Several weeks ago, I was talking with a Customer of similar age and experience, someone I have known for many years and, as often happens among seniors, the sorry state of modern existence was the topic. As the nostalgia waned we agreed that our grandfathers probably had a similarly dim view of the years of our youth and that our dismal current times will almost certainly be remembered by our grandchildren as their heaven on earth fifty years hence.

The conversation, if not the subject, then returned to manual transmissions. I ventured that a not insignificant segment of the ‘muscle car’ transmission market believes that either the gearboxes of that era, the Warner T10, General Motors ‘Muncie’, the Ford ‘Top Loader’ and Chrysler A833, were perfect designs or, at least, are so perfectly embedded in fond memories that any attempt to apply the benefits of a half-century’s technological advancement to them was heresy.

To which he responded, “The stone age didn’t end because they ran out of stones.”

Living in the past is comforting. There’s a place for it, too. Restoring an automobile is one way to turn back the clock. Manufacturing parts that duplicate the original feed that desire. But no one wants the clock turned back on quality.
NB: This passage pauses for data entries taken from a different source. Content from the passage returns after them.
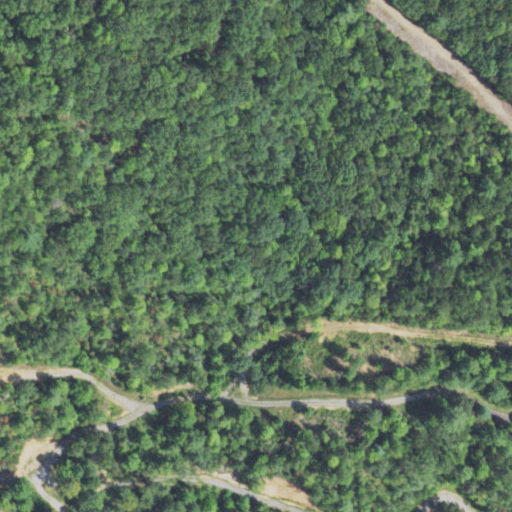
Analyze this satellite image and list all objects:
road: (269, 39)
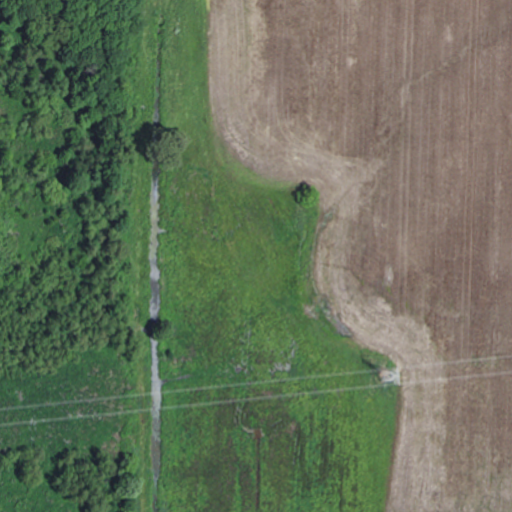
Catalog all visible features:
power tower: (385, 378)
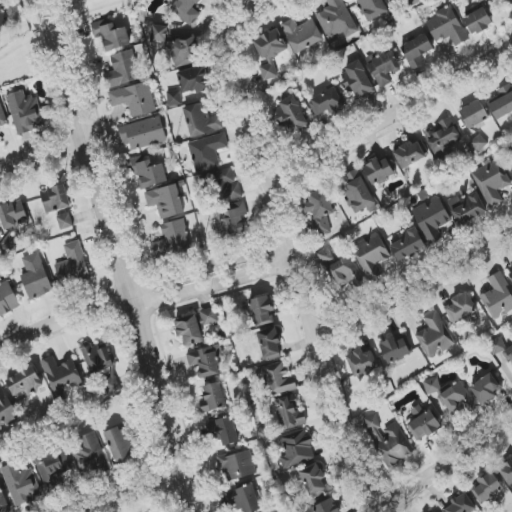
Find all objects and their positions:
building: (407, 2)
building: (372, 8)
building: (186, 10)
building: (335, 19)
building: (478, 21)
building: (3, 22)
building: (446, 27)
building: (159, 34)
building: (302, 34)
building: (110, 35)
building: (270, 45)
road: (17, 48)
building: (417, 50)
building: (183, 51)
building: (384, 67)
building: (122, 70)
building: (268, 71)
road: (46, 76)
building: (193, 80)
building: (357, 80)
building: (174, 98)
building: (134, 99)
building: (325, 102)
building: (502, 103)
road: (414, 109)
building: (24, 111)
building: (291, 114)
building: (474, 114)
building: (2, 117)
building: (201, 120)
building: (143, 133)
building: (442, 138)
building: (479, 143)
building: (207, 152)
building: (411, 153)
road: (40, 160)
building: (379, 170)
building: (511, 170)
building: (148, 172)
building: (492, 182)
building: (221, 185)
building: (357, 191)
building: (55, 198)
building: (166, 201)
building: (467, 208)
building: (319, 211)
building: (13, 214)
building: (432, 219)
building: (65, 221)
building: (234, 221)
building: (172, 239)
building: (10, 241)
building: (408, 244)
building: (324, 255)
building: (372, 255)
road: (114, 258)
building: (73, 266)
building: (346, 272)
building: (510, 273)
building: (36, 277)
road: (297, 288)
building: (498, 296)
building: (8, 299)
road: (140, 299)
building: (461, 307)
building: (261, 310)
road: (371, 312)
building: (208, 317)
building: (188, 328)
building: (435, 336)
building: (270, 344)
building: (501, 348)
building: (397, 349)
road: (494, 352)
building: (97, 360)
building: (205, 361)
building: (362, 361)
building: (62, 376)
building: (277, 379)
building: (110, 384)
building: (25, 385)
building: (432, 385)
building: (486, 388)
building: (214, 397)
building: (458, 399)
building: (6, 409)
building: (289, 413)
building: (423, 422)
building: (224, 430)
building: (389, 442)
building: (119, 443)
building: (297, 449)
building: (89, 455)
building: (237, 465)
building: (52, 467)
building: (506, 472)
building: (313, 479)
building: (21, 484)
building: (488, 487)
road: (142, 495)
building: (246, 499)
building: (3, 502)
building: (461, 504)
building: (325, 507)
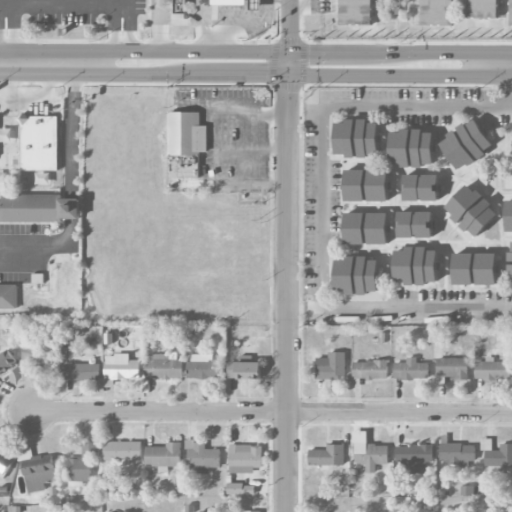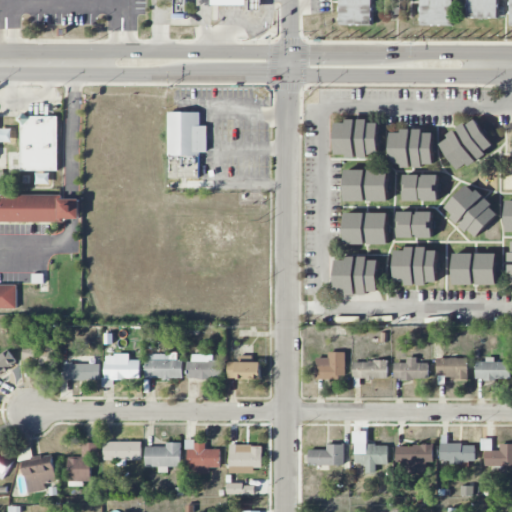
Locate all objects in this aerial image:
road: (302, 1)
road: (55, 2)
building: (229, 2)
building: (229, 2)
building: (256, 4)
building: (256, 4)
road: (195, 5)
road: (66, 6)
building: (180, 8)
building: (180, 9)
building: (482, 9)
building: (483, 9)
building: (356, 12)
building: (357, 12)
building: (437, 12)
building: (438, 12)
building: (510, 12)
building: (511, 13)
road: (242, 23)
traffic signals: (290, 33)
road: (159, 38)
road: (206, 40)
road: (292, 52)
traffic signals: (309, 52)
road: (54, 62)
road: (494, 64)
traffic signals: (262, 74)
road: (292, 74)
road: (509, 84)
traffic signals: (290, 93)
road: (510, 104)
road: (319, 112)
road: (74, 126)
building: (187, 133)
building: (6, 135)
building: (356, 137)
building: (357, 138)
building: (39, 143)
building: (40, 143)
building: (185, 144)
building: (466, 144)
building: (466, 144)
building: (411, 147)
building: (411, 148)
building: (366, 184)
building: (366, 185)
building: (420, 187)
building: (420, 187)
road: (72, 208)
building: (472, 210)
building: (471, 211)
building: (509, 215)
building: (509, 215)
building: (34, 221)
building: (34, 223)
building: (414, 223)
building: (415, 224)
building: (367, 227)
building: (366, 228)
road: (42, 249)
building: (511, 251)
road: (287, 256)
building: (510, 262)
building: (416, 265)
building: (415, 266)
building: (475, 268)
building: (475, 269)
building: (357, 274)
building: (510, 274)
building: (357, 275)
road: (295, 307)
road: (314, 307)
road: (418, 307)
building: (39, 353)
building: (6, 360)
building: (163, 366)
building: (331, 366)
building: (204, 367)
building: (120, 368)
building: (452, 368)
building: (370, 369)
building: (411, 369)
building: (244, 370)
building: (493, 370)
building: (82, 371)
road: (271, 413)
building: (123, 451)
building: (458, 453)
building: (498, 455)
building: (164, 456)
building: (327, 456)
building: (371, 456)
building: (414, 457)
building: (201, 458)
building: (245, 458)
building: (82, 465)
building: (3, 468)
building: (39, 473)
building: (241, 489)
building: (467, 491)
Those ‘Muscle Car Era’ parts were manufactured before numerically controlled machining, from less clean steels, heat treated less consistently, and casually inspected. Today we all agree that improvements that can’t readily be seen are acceptable and even desirable.

The ‘Muscle Car Era’ was also defined by a thirst for power and brute performance, so it is in keeping with the spirit of that time that the quest for bigger power, for the iron Detroit shipped and for the hot rods they inspired, continues today. Here is where we have a problem. The laws of physics and the ease with which monster power is available today collide in our gearboxes. To be sure, the better manufacturing, the better steels, the better heat treatment, and the more thorough inspection have increased the strength and durability of today’s original equipment reproductions, but only in a modest way, nowhere keeping pace with the increased demands we now place upon them. To narrow this gap, it is necessary to update the design of the gearbox in more substantive and frequently visually obvious ways. This path is the path AutoGear has taken and why we refer to our updated and much changed ‘Muncie’ replacements as ‘Syracuse’ transmissions, as far and as identifiably removed from General Motor’s classic design as that design is from the Warner T10 that preceded it.

I suppose my friend would say that we have entered the bronze age. But, as he pointed out, for those unwilling to follow there are still plenty of stones.